Sunday, September 27, 2009

Entrepreneur

An entrepreneur is a person who has possession of an enterprise, or venture, and assumes significant accountability for the inherent risks and the outcome. It is an ambitious leader who combines land, labor, and capital to often create and market new goods or services. The term is a loanword from French and was first defined by the Irish economist Richard Cantillon. Entrepreneur in English is a term applied to the type of personality who is willing to take upon herself or himself a new venture or enterprise and accepts full responsibility for the outcome. Jean-Baptiste Say, a French economist, believed to have coined the word Entrepreneur first in about at 1800. He said an entrepreneur is "one who undertakes an enterprise, especially a contractor, acting as intermediatory between capital and labour".

Entrepreneurship is often difficult and tricky, resulting in many new ventures failing. The word entrepreneur is often synonymous with founder. Most commonly, the term entrepreneur applies to someone who creates value by offering a product or service, by carving out a niche in the market that may not exist currently. Entrepreneurs tend to identify a market opportunity and exploit it by organizing their resources effectively to accomplish an outcome that changes existing interactions within a given sector.

Observers see them as being willing to accept a high level of personal, professional or financial risk to pursue opportunity.

Business entrepreneurs are viewed as fundamentally important in the capitalistic society. Some distinguish business entrepreneurs as either "political entrepreneurs" or "market entrepreneurs," while social entrepreneurs' principal objectives include the creation of a social and/or environmental benefit.

Etymology

Credit for coining the word "entrepreneur" goes to Jean-Baptiste Say, a nineteenth century economist.

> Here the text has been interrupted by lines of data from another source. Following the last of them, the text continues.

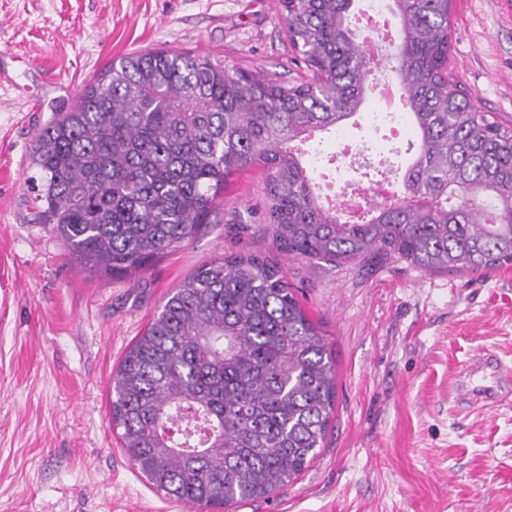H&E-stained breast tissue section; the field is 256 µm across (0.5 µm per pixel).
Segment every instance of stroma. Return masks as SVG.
<instances>
[{"label": "stroma", "instance_id": "stroma-1", "mask_svg": "<svg viewBox=\"0 0 512 512\" xmlns=\"http://www.w3.org/2000/svg\"><path fill=\"white\" fill-rule=\"evenodd\" d=\"M201 53L286 81L306 78L277 0H0V512H189L158 494L112 429V373L202 262L273 253L265 178L232 177L209 224L148 271L108 277L41 223L37 134L106 64L136 51ZM449 70L512 126V0H453ZM344 180L406 168L384 141ZM336 360L325 445L268 499L223 512H512V401L455 404L458 372L512 365V266L435 274L375 258L333 267L281 257Z\"/></svg>", "mask_w": 512, "mask_h": 512}]
</instances>
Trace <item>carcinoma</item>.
Segmentation results:
<instances>
[{
	"mask_svg": "<svg viewBox=\"0 0 512 512\" xmlns=\"http://www.w3.org/2000/svg\"><path fill=\"white\" fill-rule=\"evenodd\" d=\"M354 0H278L313 71L289 84L191 52L109 64L36 139L40 220L107 276L148 269L207 223L224 184L267 171L276 250L341 266L384 257L432 273L512 266V129L448 72L452 0H392L405 115L417 144L403 196L343 221L295 149L346 124L371 91L374 55L354 38ZM335 360L275 259L202 263L112 376L122 448L157 491L199 508L267 499L322 447Z\"/></svg>",
	"mask_w": 512,
	"mask_h": 512,
	"instance_id": "cac0c4a2",
	"label": "carcinoma"
}]
</instances>
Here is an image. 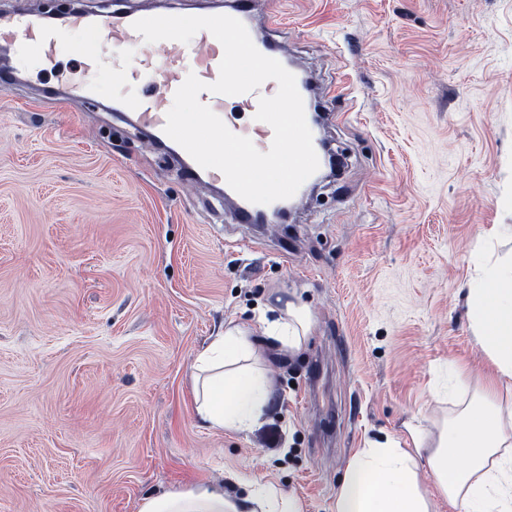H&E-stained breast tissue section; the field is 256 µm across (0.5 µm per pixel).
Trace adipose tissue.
<instances>
[{"label":"adipose tissue","instance_id":"adipose-tissue-1","mask_svg":"<svg viewBox=\"0 0 512 512\" xmlns=\"http://www.w3.org/2000/svg\"><path fill=\"white\" fill-rule=\"evenodd\" d=\"M474 340L493 370L477 401L438 434L419 471L410 454L391 443L376 444L349 461L334 512H435L434 499L421 488L422 474L458 512H512V404L490 407L499 389L512 387V268H494L466 290ZM311 324L303 306L286 303L282 317L265 333L288 352H299ZM256 348L238 326L201 350L193 364L194 410L199 421L218 430L250 431L272 395L266 373L246 367ZM139 512H302L293 497L259 487L239 498L220 483L144 497Z\"/></svg>","mask_w":512,"mask_h":512}]
</instances>
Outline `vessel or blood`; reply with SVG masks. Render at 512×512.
I'll list each match as a JSON object with an SVG mask.
<instances>
[{"label": "vessel or blood", "mask_w": 512, "mask_h": 512, "mask_svg": "<svg viewBox=\"0 0 512 512\" xmlns=\"http://www.w3.org/2000/svg\"><path fill=\"white\" fill-rule=\"evenodd\" d=\"M255 3L256 0H229L226 13L245 25L260 53L283 60L282 49L265 34L266 29L277 25L279 17L270 11L264 21H257ZM136 19V14L121 10L95 22L74 12L60 17L54 24L43 23L24 12L0 15V57H29L43 65L52 64L57 55L58 33L63 27L94 28L117 48L139 45L141 53L126 67L124 75L127 79L144 82L149 91L135 100L118 98L116 105L118 109L132 112L138 126L152 131L153 137L148 140L147 146L156 150L170 142L164 126L176 90L191 73L207 85L214 83L219 77L224 50L221 43L205 30L196 34L194 45L190 48L171 40L159 44L144 42L142 35L132 27ZM199 100L216 115L222 116L230 131L250 138L259 151H268L273 140V130L267 123H259L253 128H240L233 115L224 110L226 96L207 90L200 93ZM185 173V181L191 187L201 181L221 186L226 183L222 172L202 168L192 159L188 160Z\"/></svg>", "instance_id": "obj_1"}]
</instances>
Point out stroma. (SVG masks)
Segmentation results:
<instances>
[{
	"instance_id": "stroma-1",
	"label": "stroma",
	"mask_w": 512,
	"mask_h": 512,
	"mask_svg": "<svg viewBox=\"0 0 512 512\" xmlns=\"http://www.w3.org/2000/svg\"><path fill=\"white\" fill-rule=\"evenodd\" d=\"M323 91L337 178L291 224H238L124 113L137 47L100 43L79 107L54 67L0 88V512H139L152 494L270 484L333 512L349 459L413 447L490 372L464 290L512 252V0H258ZM93 15L155 0H0ZM313 315L300 352L264 340L277 297ZM274 382L252 432L193 412L192 364L224 326Z\"/></svg>"
}]
</instances>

The word "entrepreneur" (f. entrepreneuse) is a loanword from French. In French the verb "entreprendre" means "to undertake," with "entre" coming from the Latin word meaning "between," and "prendre" meaning "to take." In French a person who performs a verb, has the ending of the verb changed to "eur," comparable to the "er" ending in English. "Unternehmer" (lit. "undertaker" in the literal sense of the word) is the high German equivalent and curiously, "Unternehmensforschung" is the German equivalent of Operations Research although the Anglo-Saxon model of the firm is fairly anti-thetical to the notion of management as a science.